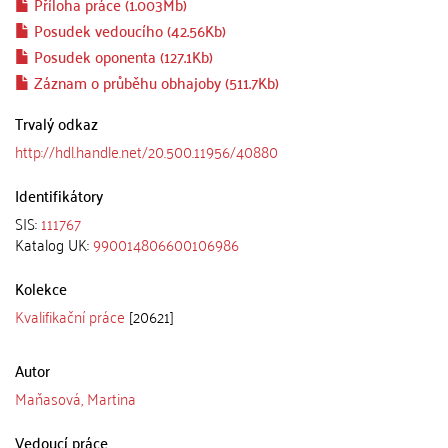
Příloha práce (1.003Mb)
Posudek vedoucího (42.56Kb)
Posudek oponenta (127.1Kb)
Záznam o průběhu obhajoby (511.7Kb)
Trvalý odkaz
http://hdl.handle.net/20.500.11956/40880
Identifikátory
SIS:
111767
Katalog UK:
990014806600106986
Kolekce
Kvalifikační práce
[20621]
Autor
Maňasová, Martina
Vedoucí práce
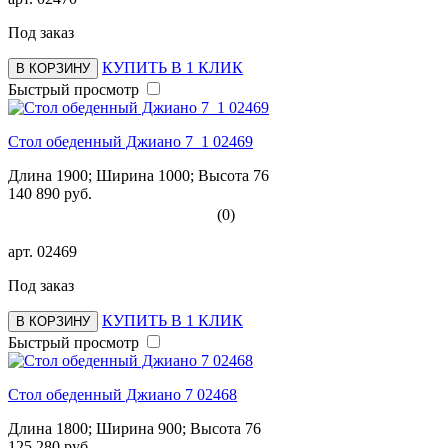
Под заказ
КУПИТЬ В 1 КЛИК
В КОРЗИНУ
Быстрый просмотр
Стол обеденный Джиано 7_1 02469
Длина 1900; Ширина 1000; Высота 76
140 890 руб.
(0)
арт.
02469
Под заказ
КУПИТЬ В 1 КЛИК
В КОРЗИНУ
Быстрый просмотр
Стол обеденный Джиано 7 02468
Длина 1800; Ширина 900; Высота 76
125 280 руб.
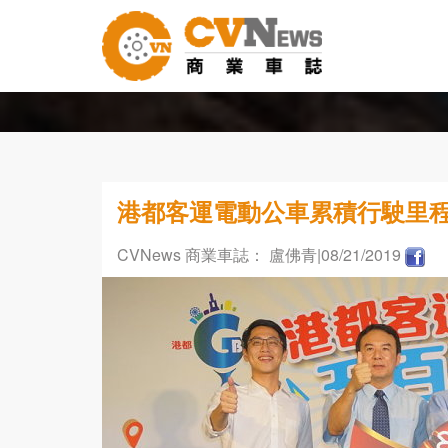
港都客運電動公車累積行駛里程
CVNews 商業車誌： 盧佛青
|08/21/2019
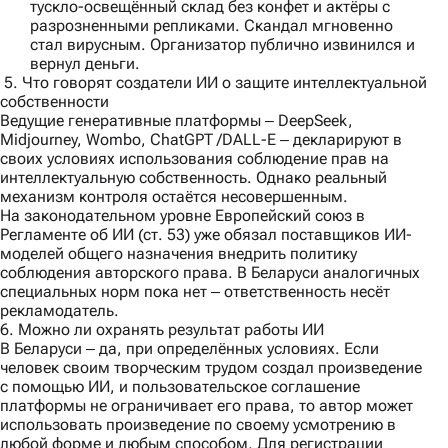
тускло-освещённый склад без конфет и актёры с
разрозненными репликами. Скандал мгновенно
стал вирусным. Организатор публично извинился и
вернул деньги.
5. Что говорят создатели ИИ о защите интеллектуальной
собственности
Ведущие генеративные платформы ‒ DeepSeek,
Midjourney, Wombo, ChatGPT /DALL-E ‒ декларируют в
своих условиях использования соблюдение прав на
интеллектуальную собственность. Однако реальный
механизм контроля остаётся несовершенным.
На законодательном уровне Европейский союз в
Регламенте об ИИ (ст. 53) уже обязал поставщиков ИИ-
моделей общего назначения внедрить политику
соблюдения авторского права. В Беларуси аналогичных
специальных норм пока нет ‒ ответственность несёт
рекламодатель.
6. Можно ли охранять результат работы ИИ
В Беларуси ‒ да, при определённых условиях. Если
человек своим творческим трудом создал произведение
с помощью ИИ, и пользовательское соглашение
платформы не ограничивает его права, то автор может
использовать произведение по своему усмотрению в
любой форме и любым способом. Для регистрации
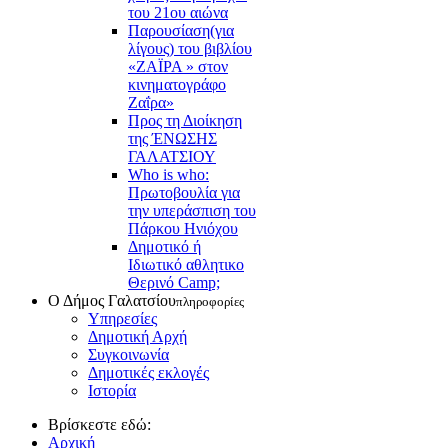
του 21ου αιώνα
Παρουσίαση(για
λίγους) του βιβλίου
«ΖΑΪΡΑ » στον
κινηματογράφο
Ζαΐρα»
Προς τη Διοίκηση
της ΈΝΩΣΗΣ
ΓΑΛΑΤΣΙΟΥ
Who is who:
Πρωτοβουλία για
την υπεράσπιση του
Πάρκου Ηνιόχου
Δημοτικό ή
Ιδιωτικό αθλητικο
Θερινό Camp;
Ο Δήμος Γαλατσίου
πληροφορίες
Υπηρεσίες
Δημοτική Αρχή
Συγκοινωνία
Δημοτικές εκλογές
Ιστορία
Βρίσκεστε εδώ:
Αρχική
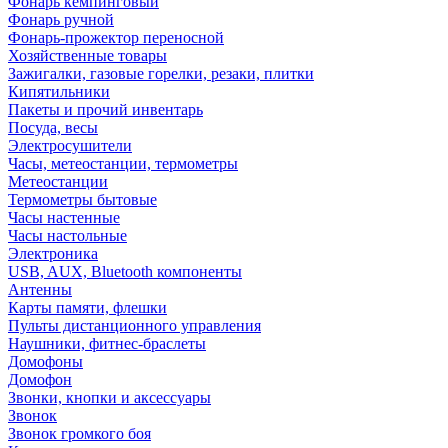
Фонарь кемпинговый
Фонарь ручной
Фонарь-прожектор переносной
Хозяйственные товары
Зажигалки, газовые горелки, резаки, плитки
Кипятильники
Пакеты и прочий инвентарь
Посуда, весы
Электросушители
Часы, метеостанции, термометры
Метеостанции
Термометры бытовые
Часы настенные
Часы настольные
Электроника
USB, AUX, Bluetooth компоненты
Антенны
Карты памяти, флешки
Пульты дистанционного управления
Наушники, фитнес-браслеты
Домофоны
Домофон
Звонки, кнопки и аксессуары
Звонок
Звонок громкого боя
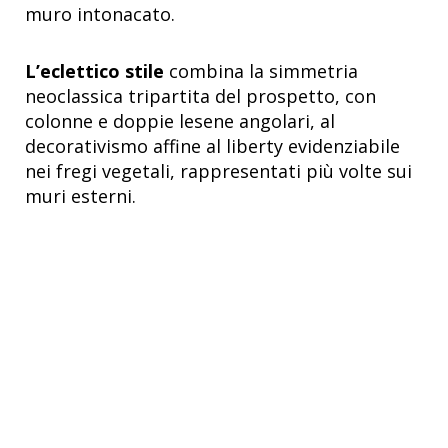
muro intonacato.
L’eclettico stile
combina la simmetria
neoclassica tripartita del prospetto, con
colonne e doppie lesene angolari, al
decorativismo affine al liberty evidenziabile
nei fregi vegetali, rappresentati più volte sui
muri esterni.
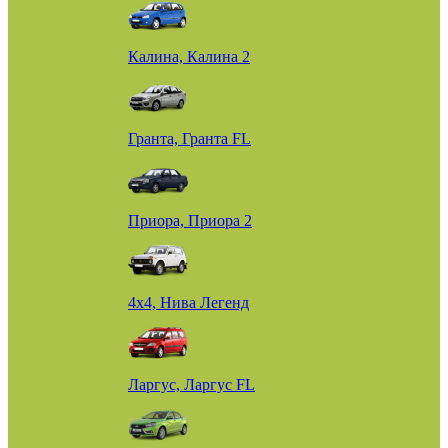
Калина, Калина 2
Гранта, Гранта FL
Приора, Приора 2
4х4, Нива Легенд
Ларгус, Ларгус FL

+ + +

> [The task]:
Make an exact copy of the whole listing, but don't bring over any pictures.

> [Task answer]:
Příloha práce (1.003Mb)
Posudek vedoucího (42.56Kb)
Posudek oponenta (127.1Kb)
Záznam o průběhu obhajoby (511.7Kb)
Trvalý odkaz
http://hdl.handle.net/20.500.11956/40880
Identifikátory
SIS:
111767
Katalog UK:
990014806600106986
Kolekce
Kvalifikační práce
[20621]
Autor
Maňasová, Martina
Vedoucí práce
Под заказ
КУПИТЬ В 1 КЛИК
В КОРЗИНУ
Быстрый просмотр
Стол обеденный Джиано 7_1 02469
Длина 1900; Ширина 1000; Высота 76
140 890 руб.
(0)
арт.
02469
Под заказ
КУПИТЬ В 1 КЛИК
В КОРЗИНУ
Быстрый просмотр
Стол обеденный Джиано 7 02468
Длина 1800; Ширина 900; Высота 76
125 280 руб.
港都客運電動公車累積行駛里程
CVNews 商業車誌： 盧佛青
|08/21/2019
тускло-освещённый склад без конфет и актёры с
разрозненными репликами. Скандал мгновенно
стал вирусным. Организатор публично извинился и
вернул деньги.
5. Что говорят создатели ИИ о защите интеллектуальной
собственности
Ведущие генеративные платформы ‒ DeepSeek,
Midjourney, Wombo, ChatGPT /DALL-E ‒ декларируют в
своих условиях использования соблюдение прав на
интеллектуальную собственность. Однако реальный
механизм контроля остаётся несовершенным.
На законодательном уровне Европейский союз в
Регламенте об ИИ (ст. 53) уже обязал поставщиков ИИ-
моделей общего назначения внедрить политику
соблюдения авторского права. В Беларуси аналогичных
специальных норм пока нет ‒ ответственность несёт
рекламодатель.
6. Можно ли охранять результат работы ИИ
В Беларуси ‒ да, при определённых условиях. Если
человек своим творческим трудом создал произведение
с помощью ИИ, и пользовательское соглашение
платформы не ограничивает его права, то автор может
использовать произведение по своему усмотрению в
любой форме и любым способом. Для регистрации
του 21ου αιώνα
Παρουσίαση(για
λίγους) του βιβλίου
«ΖΑΪΡΑ » στον
κινηματογράφο
Ζαΐρα»
Προς τη Διοίκηση
της ΈΝΩΣΗΣ
ΓΑΛΑΤΣΙΟΥ
Who is who:
Πρωτοβουλία για
την υπεράσπιση του
Πάρκου Ηνιόχου
Δημοτικό ή
Ιδιωτικό αθλητικο
Θερινό Camp;
Ο Δήμος Γαλατσίου
πληροφορίες
Υπηρεσίες
Δημοτική Αρχή
Συγκοινωνία
Δημοτικές εκλογές
Ιστορία
Βρίσκεστε εδώ:
Αρχική
Фонарь кемпинговый
Фонарь ручной
Фонарь-прожектор переносной
Хозяйственные товары
Зажигалки, газовые горелки, резаки, плитки
Кипятильники
Пакеты и прочий инвентарь
Посуда, весы
Электросушители
Часы, метеостанции, термометры
Метеостанции
Термометры бытовые
Часы настенные
Часы настольные
Электроника
USB, AUX, Bluetooth компоненты
Антенны
Карты памяти, флешки
Пульты дистанционного управления
Наушники, фитнес-браслеты
Домофоны
Домофон
Звонки, кнопки и аксессуары
Звонок
Звонок громкого боя
muro intonacato.
L’eclettico stile
combina la simmetria
neoclassica tripartita del prospetto, con
colonne e doppie lesene angolari, al
decorativismo affine al liberty evidenziabile
nei fregi vegetali, rappresentati più volte sui
muri esterni.
Калина, Калина 2
Гранта, Гранта FL
Приора, Приора 2
4х4, Нива Легенд
Ларгус, Ларгус FL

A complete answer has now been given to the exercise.